PLH is a 12-step parenting curriculum that aims to reduce violence against children. In the Philippines, the PLH pilot targets parents of two- to six-year-olds. Trained instructors deliver the program in group classes which include role-playing, homework assignments and reflection on parenting styles. The Filipino program is nested in the Department of Social Work and Development’s conditional cash transfer program. In order to receive payments, parents must attend these classes.
Portland pushed drugs, crime and gangs out of a public park by putting on exercise classes, concerts and other activities designed to attract families. Cypress Equities, which owns a local mall, provided funding for a public-private partnership to revitalise the area. The partners hired Biederman Redevelopment Ventures to develop programming like yoga and Zumba classes, a free library, ping pong, concerts, café tables and a communal piano. PP&R contributed urban park specialists to design activities as well as staff to run them.
Los Angeles has reduced endemic gang-related violence by engaging millions of residents and creating thousands of jobs for at-risk youth. The city has reclaimed parks formerly controlled by gangs, collected 14,442 guns and reduced gang-related crimes by 34%. The project has reduced gang crime by buying back guns in exchange for grocery vouchers and organising summer family events in parks where gang members previously congregated. Young people at risk of becoming involved with gangs are hired to work at the family events, and paid in part with funding from foundations and businesses like Coca-Cola and Disney. The organisation has also fostered greater cooperation between the police and members of the community.
Social enterprise trains Nigeria’s online scammers as tech entrepreneurs. Paradigm Initiative’s 10-week training program only accepts applicants with high potential and a passion for technology who lack the financial means to learn tech capacities on their own. The students are trained in critical skills, such as coding and using computer programs like Excel, as well as how to manage money and interview for jobs. Paradigm Initiative helps the students find high-profile internships with partners like the US Embassy, Afrinvest and DHL. The social enterprise has five offices across Nigeria, in Aba, Ajegunle, Kano, Yaba and the capital Abuja. Paradigm Initiative also trains non-profits and schools in digital rights and security, and writes reports on Internet freedom throughout Africa.
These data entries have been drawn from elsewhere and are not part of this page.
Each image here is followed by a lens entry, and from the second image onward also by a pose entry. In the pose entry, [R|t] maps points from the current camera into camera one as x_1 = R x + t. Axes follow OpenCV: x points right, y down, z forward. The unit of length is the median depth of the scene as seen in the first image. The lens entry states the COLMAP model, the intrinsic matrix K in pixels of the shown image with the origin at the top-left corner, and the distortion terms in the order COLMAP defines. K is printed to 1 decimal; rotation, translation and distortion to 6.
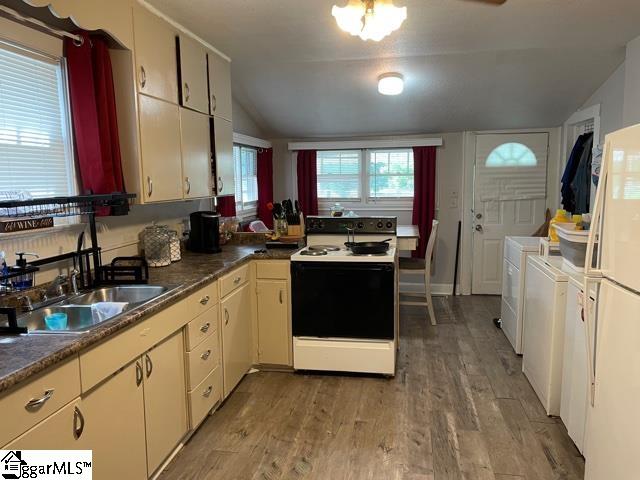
lens RADIAL K [[489.3, 0, 321.0], [0, 489.3, 243.7], [0, 0, 1]] dist [0.121837, -0.150885]
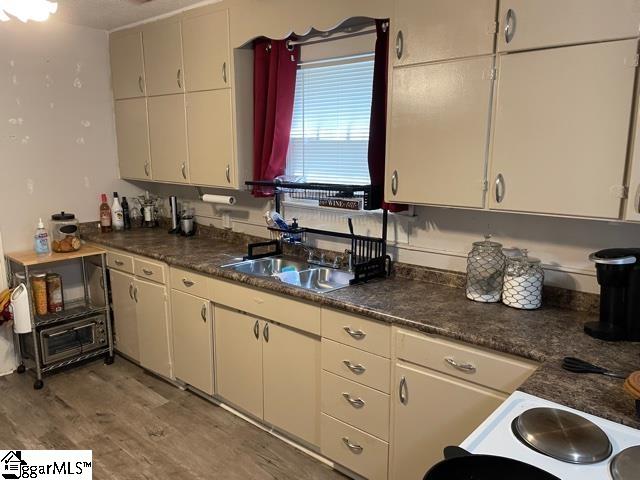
lens RADIAL K [[489.3, 0, 321.0], [0, 489.3, 243.7], [0, 0, 1]] dist [0.121837, -0.150885]
pose [[-0.516112, 0.171114, -0.839254, 0.511498], [-0.109961, 0.958496, 0.263048, -0.266069], [0.849433, 0.228047, -0.475876, 1.589754]]
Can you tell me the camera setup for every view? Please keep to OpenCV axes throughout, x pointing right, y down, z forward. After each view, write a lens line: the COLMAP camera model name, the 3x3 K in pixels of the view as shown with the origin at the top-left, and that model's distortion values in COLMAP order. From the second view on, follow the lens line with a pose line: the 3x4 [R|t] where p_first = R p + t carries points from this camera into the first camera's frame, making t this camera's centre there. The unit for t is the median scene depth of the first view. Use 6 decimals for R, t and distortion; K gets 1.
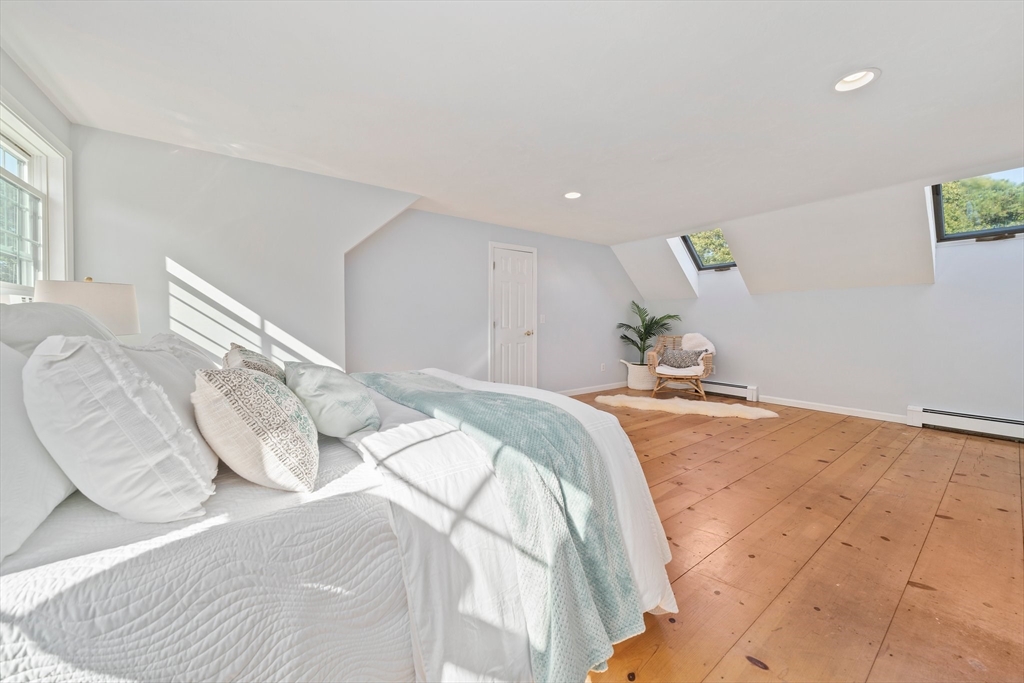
lens RADIAL K [[355.5, 0, 515.5], [0, 355.5, 341.9], [0, 0, 1]] dist [-0.003474, -0.000091]
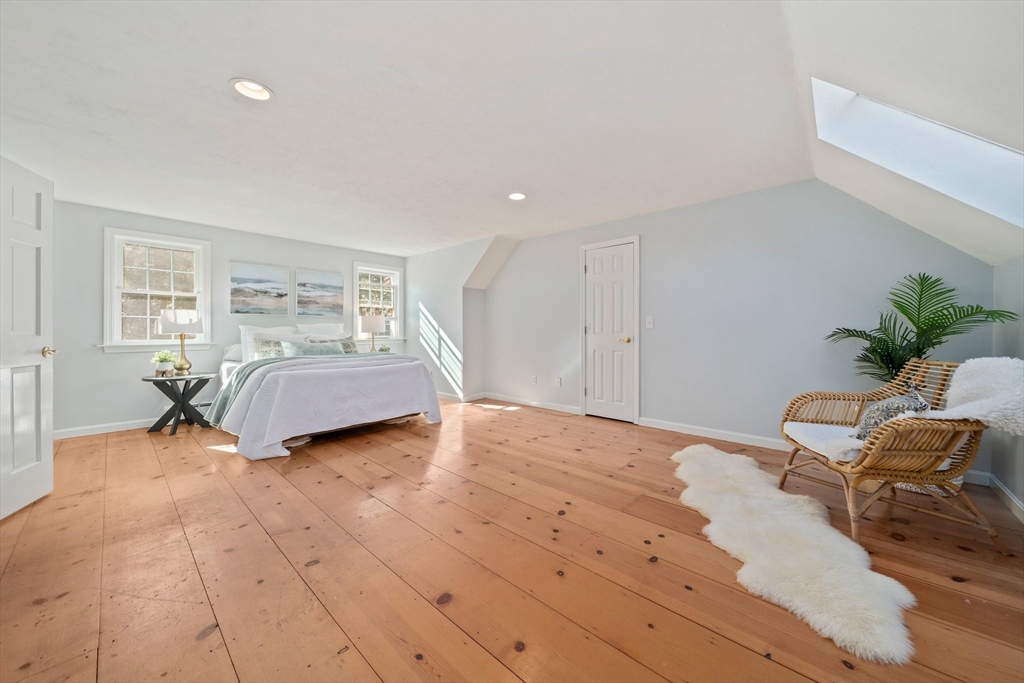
lens RADIAL K [[355.5, 0, 515.5], [0, 355.5, 341.9], [0, 0, 1]] dist [-0.003474, -0.000091]
pose [[0.234050, 0.031670, -0.971709, 0.844678], [-0.052093, 0.998442, 0.019994, -0.025573], [0.970828, 0.045940, 0.235335, 0.594358]]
Edmonton has brought together a 22-person task force of public officials, businesspeople, charity bosses, doctors and religious leaders to bring all their various resources to bear on ending poverty. It incentivises the private sector to participate by emphasising that it stands to gain economically. To win widespread community backing, the task force has solicited some 400 recommended actions, 35 of which have been selected as priorities.
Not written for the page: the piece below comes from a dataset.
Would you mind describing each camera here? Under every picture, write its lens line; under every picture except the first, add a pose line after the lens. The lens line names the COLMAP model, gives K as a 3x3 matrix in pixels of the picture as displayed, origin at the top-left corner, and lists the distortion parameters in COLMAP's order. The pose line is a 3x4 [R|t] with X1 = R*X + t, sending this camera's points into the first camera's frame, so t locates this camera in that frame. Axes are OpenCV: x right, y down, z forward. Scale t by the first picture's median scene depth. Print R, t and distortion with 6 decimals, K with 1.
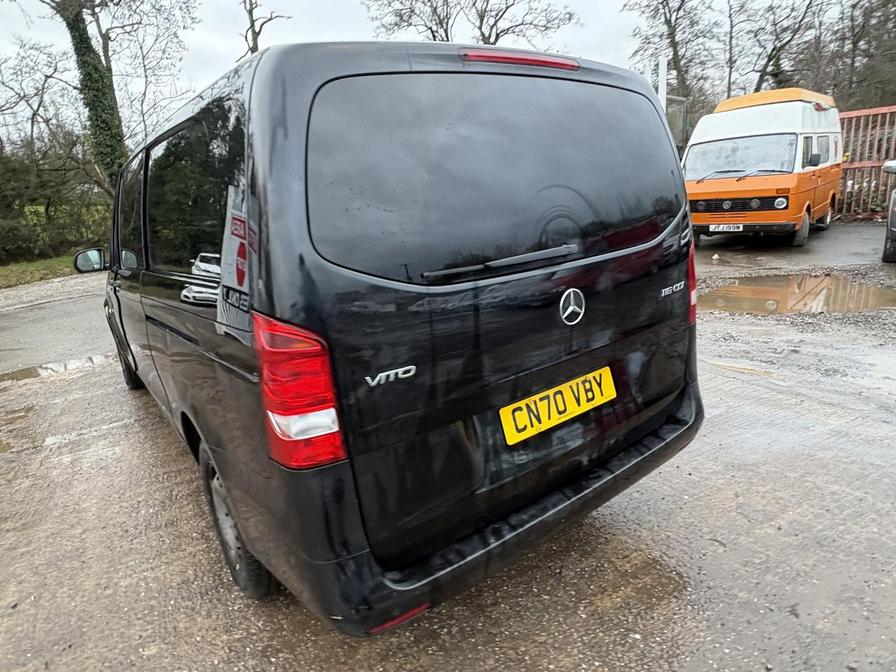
lens RADIAL K [[534.5, 0, 448.4], [0, 534.5, 331.7], [0, 0, 1]] dist [-0.005069, 0.004215]
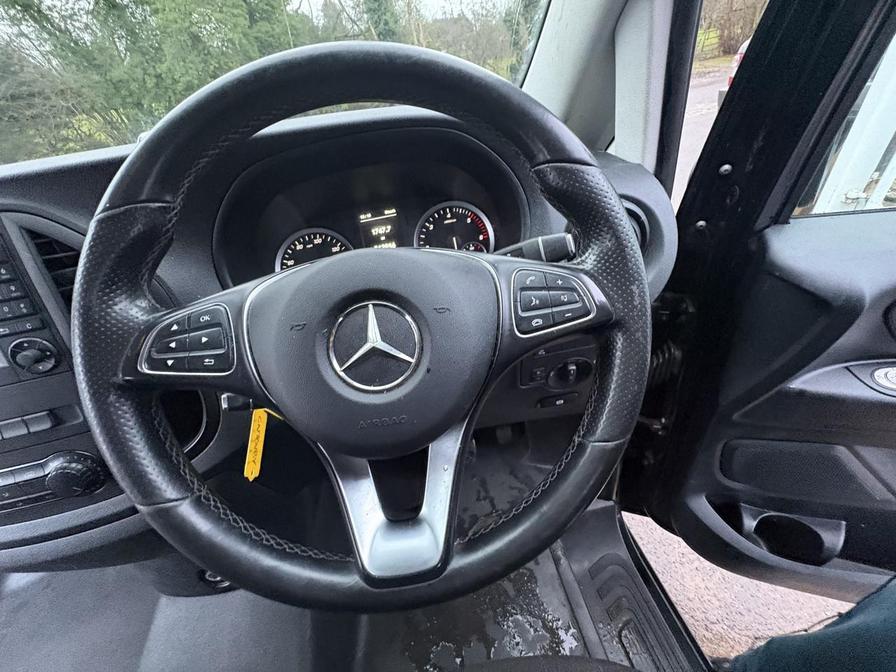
lens RADIAL K [[358.1, 0, 449.9], [0, 358.1, 330.6], [0, 0, 1]] dist [0.000595, 0.000170]
pose [[0.886600, 0.234884, -0.398460, -0.686781], [-0.054986, 0.908879, 0.413419, -0.521168], [0.459257, -0.344628, 0.818727, 2.442521]]
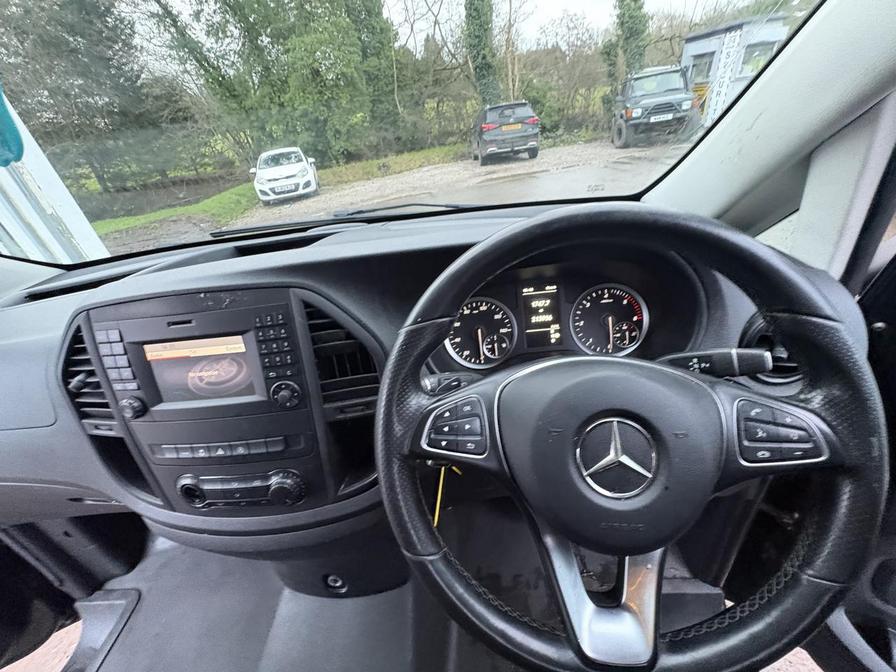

Preventing violence means changing the norms that allow violent behaviours to flourish. Uzikwasa takes a two-pronged approach: a series of interactive leadership programs shift local leaders towards more equitable, rights-based and gender-responsive forms of governance, while a multimedia campaign disseminates the message across Pangani. The media program live broadcasts training sessions and creates programming with local partners, including feature films which are screened across the district. Interactive discussion sessions follow to engage the community to reflect on the harmful norms that are present in their own homes and communities.